##### Supplied material

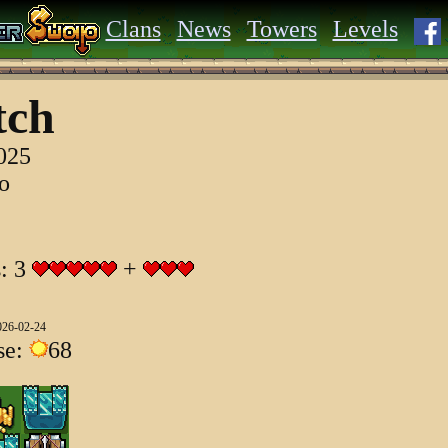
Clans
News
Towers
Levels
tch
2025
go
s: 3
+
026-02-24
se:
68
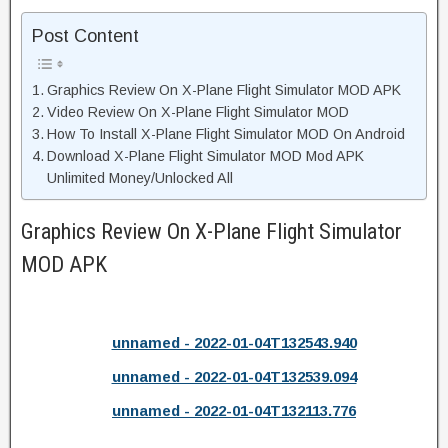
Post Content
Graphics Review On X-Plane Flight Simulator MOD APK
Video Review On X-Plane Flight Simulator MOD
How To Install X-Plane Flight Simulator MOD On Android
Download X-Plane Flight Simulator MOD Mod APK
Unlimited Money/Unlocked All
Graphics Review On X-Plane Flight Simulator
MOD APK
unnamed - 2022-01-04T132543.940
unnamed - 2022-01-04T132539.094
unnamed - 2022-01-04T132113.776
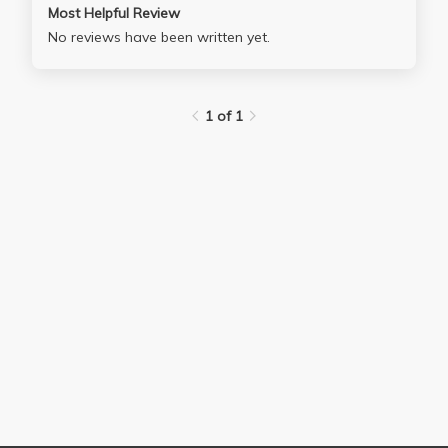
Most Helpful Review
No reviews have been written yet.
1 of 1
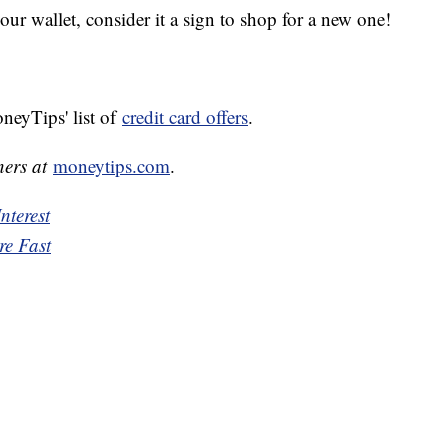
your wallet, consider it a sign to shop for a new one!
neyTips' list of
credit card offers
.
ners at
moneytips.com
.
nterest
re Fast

##########
##### Supplied material

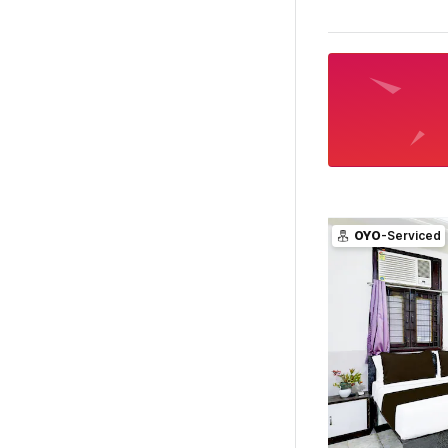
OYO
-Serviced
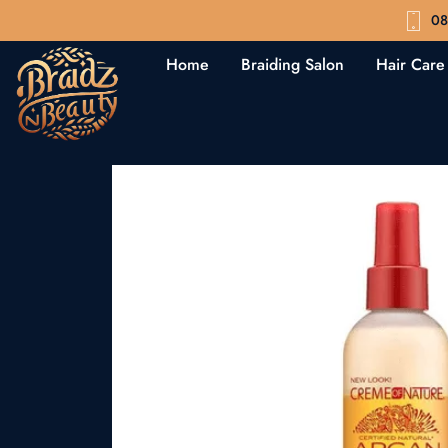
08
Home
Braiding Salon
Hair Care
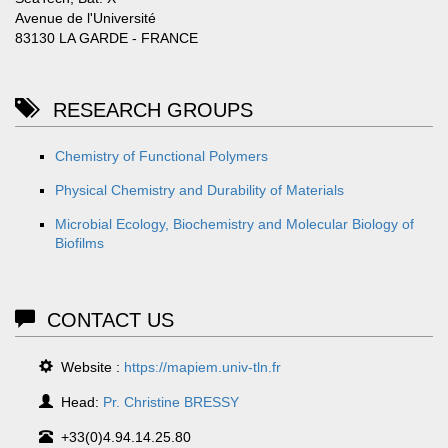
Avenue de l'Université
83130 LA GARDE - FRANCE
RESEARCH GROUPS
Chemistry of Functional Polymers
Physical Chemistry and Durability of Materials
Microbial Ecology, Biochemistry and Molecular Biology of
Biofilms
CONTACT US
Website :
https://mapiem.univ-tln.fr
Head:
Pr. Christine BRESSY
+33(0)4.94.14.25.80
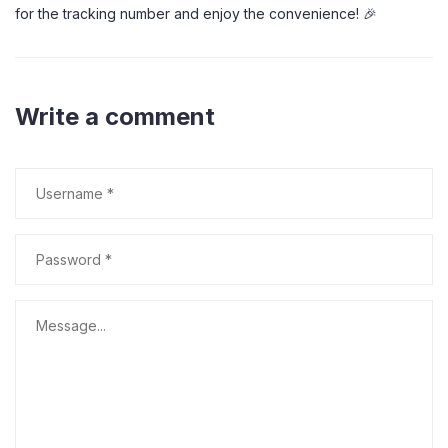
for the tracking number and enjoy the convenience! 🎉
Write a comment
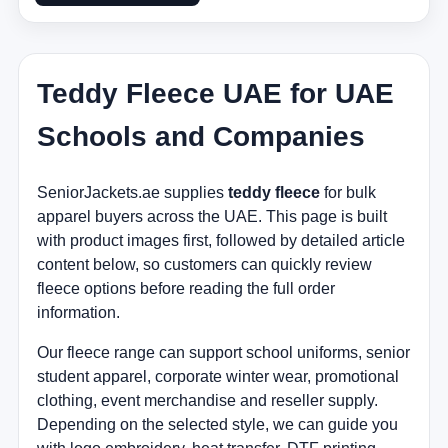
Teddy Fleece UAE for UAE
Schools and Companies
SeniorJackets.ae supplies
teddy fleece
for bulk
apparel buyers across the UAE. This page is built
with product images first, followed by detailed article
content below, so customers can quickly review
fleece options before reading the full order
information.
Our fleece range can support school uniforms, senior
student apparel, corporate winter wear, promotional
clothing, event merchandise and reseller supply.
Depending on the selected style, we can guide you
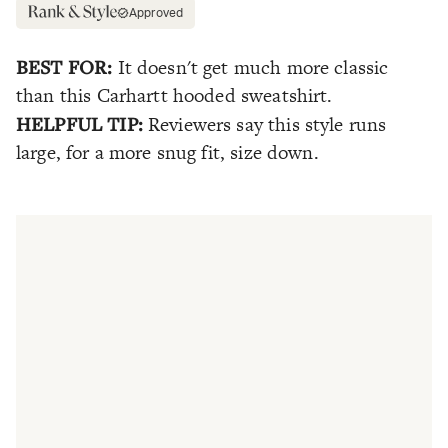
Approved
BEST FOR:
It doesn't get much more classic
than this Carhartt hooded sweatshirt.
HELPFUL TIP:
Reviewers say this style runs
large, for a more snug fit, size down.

##########
##### Supplied material

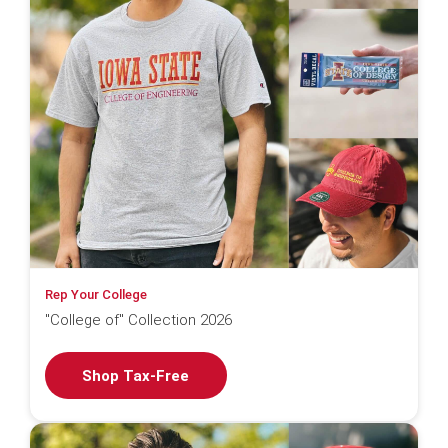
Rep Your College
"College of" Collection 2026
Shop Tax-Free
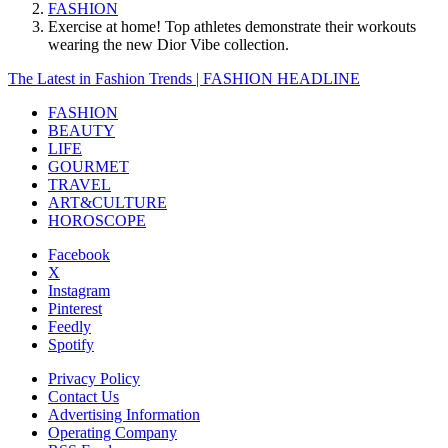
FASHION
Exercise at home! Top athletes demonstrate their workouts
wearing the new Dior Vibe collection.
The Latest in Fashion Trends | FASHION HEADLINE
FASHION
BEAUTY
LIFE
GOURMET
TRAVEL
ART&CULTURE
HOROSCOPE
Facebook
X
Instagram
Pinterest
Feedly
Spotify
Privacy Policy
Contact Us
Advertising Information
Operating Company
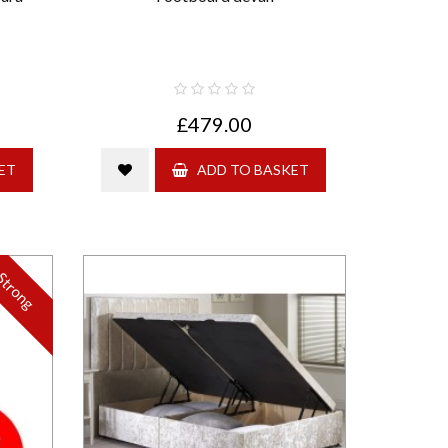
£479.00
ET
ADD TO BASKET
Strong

##########

▸ **What is needed**: Return each row above that contains the string "Graphics". Case matters.

▸ **Response area**:
Graphics Review On X-Plane Flight Simulator MOD APK
Graphics Review On X-Plane Flight Simulator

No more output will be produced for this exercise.